**GOAL OF THE EXERCISE**
Keeping every character as it is, transcribe the entries below.
━━━━━━━━━━━━━━━━━━━━━━━━━━━━━━
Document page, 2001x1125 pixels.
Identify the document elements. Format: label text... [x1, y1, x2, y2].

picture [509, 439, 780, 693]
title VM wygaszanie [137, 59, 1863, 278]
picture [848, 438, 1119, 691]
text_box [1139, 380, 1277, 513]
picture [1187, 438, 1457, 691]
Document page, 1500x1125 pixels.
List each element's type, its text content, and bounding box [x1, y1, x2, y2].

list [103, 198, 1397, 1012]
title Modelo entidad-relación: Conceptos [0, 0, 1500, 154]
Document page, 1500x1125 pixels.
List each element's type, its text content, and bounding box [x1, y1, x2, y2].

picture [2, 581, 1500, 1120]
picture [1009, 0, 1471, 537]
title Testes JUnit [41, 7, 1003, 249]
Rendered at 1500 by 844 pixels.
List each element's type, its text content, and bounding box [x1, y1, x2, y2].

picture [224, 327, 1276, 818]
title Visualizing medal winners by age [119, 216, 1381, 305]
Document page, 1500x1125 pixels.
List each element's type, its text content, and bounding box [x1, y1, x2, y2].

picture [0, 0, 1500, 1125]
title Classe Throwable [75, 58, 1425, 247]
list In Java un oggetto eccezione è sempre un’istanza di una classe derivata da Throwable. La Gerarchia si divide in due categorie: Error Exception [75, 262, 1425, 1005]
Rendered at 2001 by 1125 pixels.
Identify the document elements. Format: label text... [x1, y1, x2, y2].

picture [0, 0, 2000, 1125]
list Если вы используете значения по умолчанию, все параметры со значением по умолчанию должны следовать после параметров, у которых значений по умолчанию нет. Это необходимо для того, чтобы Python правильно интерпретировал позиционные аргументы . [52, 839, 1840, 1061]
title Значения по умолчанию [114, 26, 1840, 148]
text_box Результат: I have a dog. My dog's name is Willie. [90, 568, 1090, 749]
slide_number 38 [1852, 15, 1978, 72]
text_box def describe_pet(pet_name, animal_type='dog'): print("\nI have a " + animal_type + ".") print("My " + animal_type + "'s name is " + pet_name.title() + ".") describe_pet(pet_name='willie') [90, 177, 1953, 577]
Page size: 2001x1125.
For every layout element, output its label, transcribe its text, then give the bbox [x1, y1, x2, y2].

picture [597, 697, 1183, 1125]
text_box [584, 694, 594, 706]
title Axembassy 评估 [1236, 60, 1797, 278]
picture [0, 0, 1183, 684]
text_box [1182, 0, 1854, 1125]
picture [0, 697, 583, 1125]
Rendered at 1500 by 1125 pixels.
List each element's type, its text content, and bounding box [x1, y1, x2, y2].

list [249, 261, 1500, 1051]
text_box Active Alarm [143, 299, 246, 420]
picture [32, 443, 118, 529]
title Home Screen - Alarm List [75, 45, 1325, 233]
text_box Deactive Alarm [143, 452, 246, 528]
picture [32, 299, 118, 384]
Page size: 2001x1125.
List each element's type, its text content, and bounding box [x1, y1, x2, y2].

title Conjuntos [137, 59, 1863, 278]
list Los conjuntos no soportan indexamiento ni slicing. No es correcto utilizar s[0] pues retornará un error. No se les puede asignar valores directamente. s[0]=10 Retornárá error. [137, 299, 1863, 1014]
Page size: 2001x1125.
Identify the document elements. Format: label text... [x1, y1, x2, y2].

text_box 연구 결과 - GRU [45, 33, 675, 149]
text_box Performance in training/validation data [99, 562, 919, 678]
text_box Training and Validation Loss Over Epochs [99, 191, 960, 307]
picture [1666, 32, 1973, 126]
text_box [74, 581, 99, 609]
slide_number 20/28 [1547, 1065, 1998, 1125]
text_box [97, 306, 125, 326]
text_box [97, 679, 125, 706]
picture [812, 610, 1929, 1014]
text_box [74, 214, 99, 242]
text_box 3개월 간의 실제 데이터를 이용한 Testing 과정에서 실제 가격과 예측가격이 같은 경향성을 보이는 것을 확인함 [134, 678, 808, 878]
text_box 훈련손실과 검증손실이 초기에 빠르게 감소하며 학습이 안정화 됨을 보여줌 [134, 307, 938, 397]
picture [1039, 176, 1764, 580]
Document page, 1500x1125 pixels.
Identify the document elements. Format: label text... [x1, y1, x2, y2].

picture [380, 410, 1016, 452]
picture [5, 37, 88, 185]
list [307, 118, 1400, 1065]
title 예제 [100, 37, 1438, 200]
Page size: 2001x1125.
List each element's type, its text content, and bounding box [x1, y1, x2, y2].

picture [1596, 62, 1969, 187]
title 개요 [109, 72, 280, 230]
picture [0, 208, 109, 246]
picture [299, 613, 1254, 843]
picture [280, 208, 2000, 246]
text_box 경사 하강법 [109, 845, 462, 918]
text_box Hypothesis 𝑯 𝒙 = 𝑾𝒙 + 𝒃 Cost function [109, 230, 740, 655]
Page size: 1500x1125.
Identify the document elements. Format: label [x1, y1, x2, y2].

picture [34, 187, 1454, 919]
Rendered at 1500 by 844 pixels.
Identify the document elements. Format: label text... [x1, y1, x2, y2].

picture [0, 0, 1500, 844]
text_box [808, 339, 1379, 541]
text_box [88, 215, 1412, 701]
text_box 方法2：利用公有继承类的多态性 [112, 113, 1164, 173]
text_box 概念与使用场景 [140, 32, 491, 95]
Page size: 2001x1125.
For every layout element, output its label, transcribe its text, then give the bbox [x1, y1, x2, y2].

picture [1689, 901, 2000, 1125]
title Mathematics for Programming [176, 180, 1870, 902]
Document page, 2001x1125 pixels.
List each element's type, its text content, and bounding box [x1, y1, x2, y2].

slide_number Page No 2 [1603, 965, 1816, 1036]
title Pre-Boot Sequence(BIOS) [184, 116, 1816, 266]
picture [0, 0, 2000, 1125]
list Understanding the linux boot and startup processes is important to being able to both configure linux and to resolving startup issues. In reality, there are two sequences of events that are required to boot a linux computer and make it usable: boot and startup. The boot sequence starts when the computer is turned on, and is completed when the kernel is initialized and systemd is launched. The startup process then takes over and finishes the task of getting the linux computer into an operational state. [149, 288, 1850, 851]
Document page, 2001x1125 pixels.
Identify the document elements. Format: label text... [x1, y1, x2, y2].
━━━━━━━━━━━━━━━━━━━━━━━━━━━━━━
**OUTPUT BELOW**
Document page, 2001x1125 pixels.
Identify the document elements. Format: label text... [x1, y1, x2, y2].

picture [509, 439, 780, 693]
title VM wygaszanie [137, 59, 1863, 278]
picture [848, 438, 1119, 691]
text_box [1139, 380, 1277, 513]
picture [1187, 438, 1457, 691]
Document page, 1500x1125 pixels.
List each element's type, its text content, and bounding box [x1, y1, x2, y2].

list [103, 198, 1397, 1012]
title Modelo entidad-relación: Conceptos [0, 0, 1500, 154]
Document page, 1500x1125 pixels.
List each element's type, its text content, and bounding box [x1, y1, x2, y2].

picture [2, 581, 1500, 1120]
picture [1009, 0, 1471, 537]
title Testes JUnit [41, 7, 1003, 249]
Rendered at 1500 by 844 pixels.
List each element's type, its text content, and bounding box [x1, y1, x2, y2].

picture [224, 327, 1276, 818]
title Visualizing medal winners by age [119, 216, 1381, 305]
Document page, 1500x1125 pixels.
List each element's type, its text content, and bounding box [x1, y1, x2, y2].

picture [0, 0, 1500, 1125]
title Classe Throwable [75, 58, 1425, 247]
list In Java un oggetto eccezione è sempre un’istanza di una classe derivata da Throwable. La Gerarchia si divide in due categorie: Error Exception [75, 262, 1425, 1005]
Rendered at 2001 by 1125 pixels.
Identify the document elements. Format: label text... [x1, y1, x2, y2].

picture [0, 0, 2000, 1125]
list Если вы используете значения по умолчанию, все параметры со значением по умолчанию должны следовать после параметров, у которых значений по умолчанию нет. Это необходимо для того, чтобы Python правильно интерпретировал позиционные аргументы . [52, 839, 1840, 1061]
title Значения по умолчанию [114, 26, 1840, 148]
text_box Результат: I have a dog. My dog's name is Willie. [90, 568, 1090, 749]
slide_number 38 [1852, 15, 1978, 72]
text_box def describe_pet(pet_name, animal_type='dog'): print("\nI have a " + animal_type + ".") print("My " + animal_type + "'s name is " + pet_name.title() + ".") describe_pet(pet_name='willie') [90, 177, 1953, 577]
Page size: 2001x1125.
For every layout element, output its label, transcribe its text, then give the bbox [x1, y1, x2, y2].

picture [597, 697, 1183, 1125]
text_box [584, 694, 594, 706]
title Axembassy 评估 [1236, 60, 1797, 278]
picture [0, 0, 1183, 684]
text_box [1182, 0, 1854, 1125]
picture [0, 697, 583, 1125]
Rendered at 1500 by 1125 pixels.
List each element's type, its text content, and bounding box [x1, y1, x2, y2].

list [249, 261, 1500, 1051]
text_box Active Alarm [143, 299, 246, 420]
picture [32, 443, 118, 529]
title Home Screen - Alarm List [75, 45, 1325, 233]
text_box Deactive Alarm [143, 452, 246, 528]
picture [32, 299, 118, 384]
Page size: 2001x1125.
List each element's type, its text content, and bounding box [x1, y1, x2, y2].

title Conjuntos [137, 59, 1863, 278]
list Los conjuntos no soportan indexamiento ni slicing. No es correcto utilizar s[0] pues retornará un error. No se les puede asignar valores directamente. s[0]=10 Retornárá error. [137, 299, 1863, 1014]
Page size: 2001x1125.
Identify the document elements. Format: label text... [x1, y1, x2, y2].

text_box 연구 결과 - GRU [45, 33, 675, 149]
text_box Performance in training/validation data [99, 562, 919, 678]
text_box Training and Validation Loss Over Epochs [99, 191, 960, 307]
picture [1666, 32, 1973, 126]
text_box [74, 581, 99, 609]
slide_number 20/28 [1547, 1065, 1998, 1125]
text_box [97, 306, 125, 326]
text_box [97, 679, 125, 706]
picture [812, 610, 1929, 1014]
text_box [74, 214, 99, 242]
text_box 3개월 간의 실제 데이터를 이용한 Testing 과정에서 실제 가격과 예측가격이 같은 경향성을 보이는 것을 확인함 [134, 678, 808, 878]
text_box 훈련손실과 검증손실이 초기에 빠르게 감소하며 학습이 안정화 됨을 보여줌 [134, 307, 938, 397]
picture [1039, 176, 1764, 580]
Document page, 1500x1125 pixels.
Identify the document elements. Format: label text... [x1, y1, x2, y2].

picture [380, 410, 1016, 452]
picture [5, 37, 88, 185]
list [307, 118, 1400, 1065]
title 예제 [100, 37, 1438, 200]
Page size: 2001x1125.
List each element's type, its text content, and bounding box [x1, y1, x2, y2].

picture [1596, 62, 1969, 187]
title 개요 [109, 72, 280, 230]
picture [0, 208, 109, 246]
picture [299, 613, 1254, 843]
picture [280, 208, 2000, 246]
text_box 경사 하강법 [109, 845, 462, 918]
text_box Hypothesis 𝑯 𝒙 = 𝑾𝒙 + 𝒃 Cost function [109, 230, 740, 655]
Page size: 1500x1125.
Identify the document elements. Format: label [x1, y1, x2, y2].

picture [34, 187, 1454, 919]
Rendered at 1500 by 844 pixels.
Identify the document elements. Format: label text... [x1, y1, x2, y2].

picture [0, 0, 1500, 844]
text_box [808, 339, 1379, 541]
text_box [88, 215, 1412, 701]
text_box 方法2：利用公有继承类的多态性 [112, 113, 1164, 173]
text_box 概念与使用场景 [140, 32, 491, 95]
Page size: 2001x1125.
For every layout element, output its label, transcribe its text, then give the bbox [x1, y1, x2, y2].

picture [1689, 901, 2000, 1125]
title Mathematics for Programming [176, 180, 1870, 902]
Document page, 2001x1125 pixels.
List each element's type, its text content, and bounding box [x1, y1, x2, y2].

slide_number Page No 2 [1603, 965, 1816, 1036]
title Pre-Boot Sequence(BIOS) [184, 116, 1816, 266]
picture [0, 0, 2000, 1125]
list Understanding the linux boot and startup processes is important to being able to both configure linux and to resolving startup issues. In reality, there are two sequences of events that are required to boot a linux computer and make it usable: boot and startup. The boot sequence starts when the computer is turned on, and is completed when the kernel is initialized and systemd is launched. The startup process then takes over and finishes the task of getting the linux computer into an operational state. [149, 288, 1850, 851]
Document page, 2001x1125 pixels.
Identify the document elements. Format: label text... [x1, y1, x2, y2].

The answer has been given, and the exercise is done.